Fragmento extraído de la novela
Una prudente distancia de Lluís Fernández
Yo que me vi en aquella playa nudista es que no me lo creía. Carmen y yo nos hicimos los europeos y nos desnudamos con la mayor naturalidad. Jorge y su mujer, Ronda, como eran habituales naturistas, abrían el camino. Fingí que no veía nada, como si todos aquellos hombres desnudos fueran transparentes, pero no era verdad. Tuve que rendirme a la evidencia. Estaban en puritos cueros. Así que yo me tumbé al sol boca abajo y me pasé toda la mañana ligando bronce y haciendo como si leía, sin moverme. Entre asustado de lo que veía y conteniendo a duras penas las erecciones que me venían como oleadas salvajes cada vez que Jorge se pavoneaba delante de mis ojos con aquel colgajo estremecedor que pareciera decirme entre bamboleos que le siguiera dios sabe dónde. Y perdí el sentido. Literalmente. Vamos que se le apareció el espíritu santo en forma de pájaro con pelos y señales y tamaña revelación la dejó pallá. Durante una semana fueron a la playa nudista y Luís fingía que todo aquello era la fantasía corporeizada que nunca quiso permitirse imaginar: cuerpos atléticos, cuerpos ebúrneos, cuerpos musculosos y viriles como troquelados en un gimnasio, exhibiéndose bajo una ducha solar que los doraba “al punto” de forma inquietante. Por primera vez veía esos cuerpos masculinos bajo una nueva luz curiosamente narcisista. Otro día de nuevo en la playa nudista, traté con fortuna de contener la primera empinada. Me levanté distendido. Crucé insensible el mar de hombres desnudos, Me metí en el agua. Nadé hacia lo profundo. ¡Y allí estaba él! Braceando en círculos concéntricos alrededor de mí, todo sonrisas, con impudicia haciéndose el muerto para mostrarme entre las aguas cristalinas su miembro flotando y su vientre peludo y su pecho abultado y sus piernas robustas y su grueso cuello.

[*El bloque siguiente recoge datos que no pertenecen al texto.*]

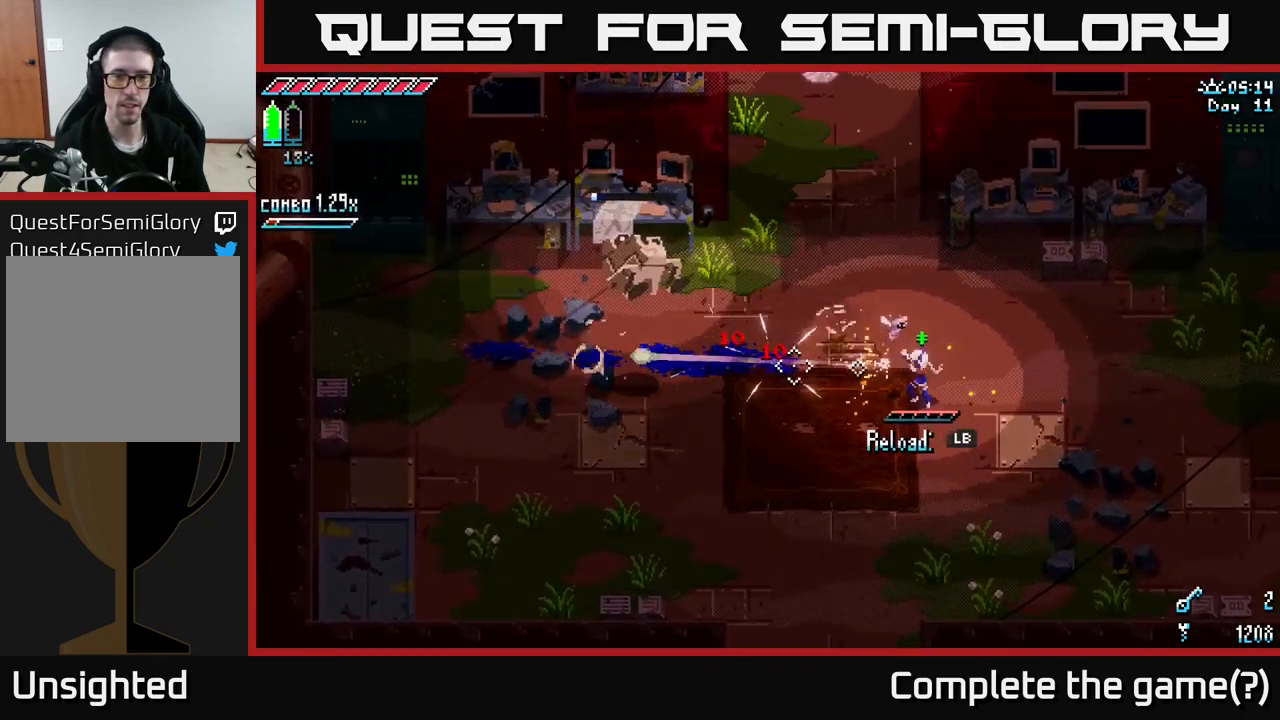
{"buttons": [], "left_stick": "center", "right_stick": "left", "events": [[266, "L1", "down"], [383, "L1", "up"]]}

En la playa, ajenas a la puesta en escena de Jorge, carmen y Ronda leían. Con un movimiento envolvente, enjugazado, me cogió por la espalda, se acopló suavemente y apretó su cuerpo inmenso contra el mío con tibios balanceos y me abandoné a sus caricias y desmanes. Esas manos. Sus partes restregándose contra mis nalgas agrietadas de placer, temblando de miedo ante su avasalle a ojos vista. Luego, se sumergió y comenzó a chupármela sin descanso. Surgía su cabeza risueña, un flequillo rayándole la frente y escondiendo sus ojos aviesos, tomaba aliento y volvía a trabajarme los bajos fondos marinos con prevaricación y denuedo.